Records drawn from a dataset
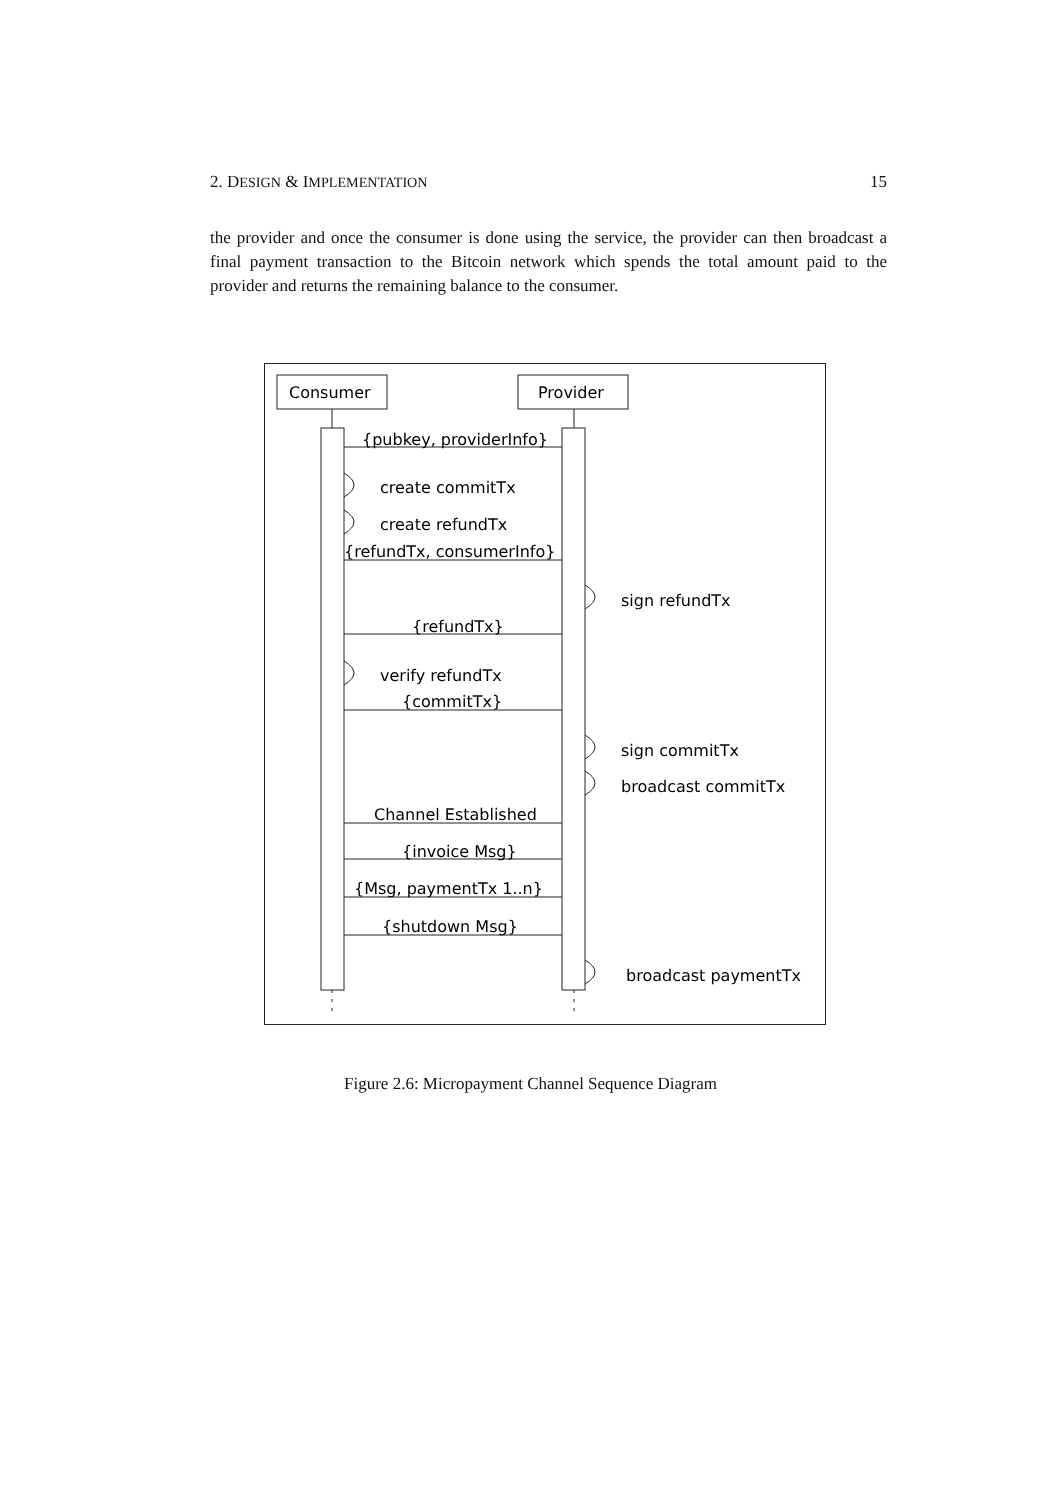2. DESIGN & IMPLEMENTATION 15
the provider and once the consumer is done using the service, the provider can then broadcast a final payment transaction to the Bitcoin network which spends the total amount paid to the provider and returns the remaining balance to the consumer.
Consumer
Provider
{pubkey, providerInfo}
create commitTx
create refundTx
{refundTx, consumerInfo}
sign refundTx
{refundTx}
verify refundTx
{commitTx}
sign commitTx
broadcast commitTx
Channel Established
{invoice Msg}
{Msg, paymentTx 1..n}
{shutdown Msg}
broadcast paymentTx
Figure 2.6: Micropayment Channel Sequence Diagram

◆ TASK INSTRUCTIONS
Please repeat each record above precisely, with the pictures left out.

◆ YOUR SOLUTION
2. DESIGN & IMPLEMENTATION 15
the provider and once the consumer is done using the service, the provider can then broadcast a final payment transaction to the Bitcoin network which spends the total amount paid to the provider and returns the remaining balance to the consumer.
Consumer
Provider
{pubkey, providerInfo}
create commitTx
create refundTx
{refundTx, consumerInfo}
sign refundTx
{refundTx}
verify refundTx
{commitTx}
sign commitTx
broadcast commitTx
Channel Established
{invoice Msg}
{Msg, paymentTx 1..n}
{shutdown Msg}
broadcast paymentTx
Figure 2.6: Micropayment Channel Sequence Diagram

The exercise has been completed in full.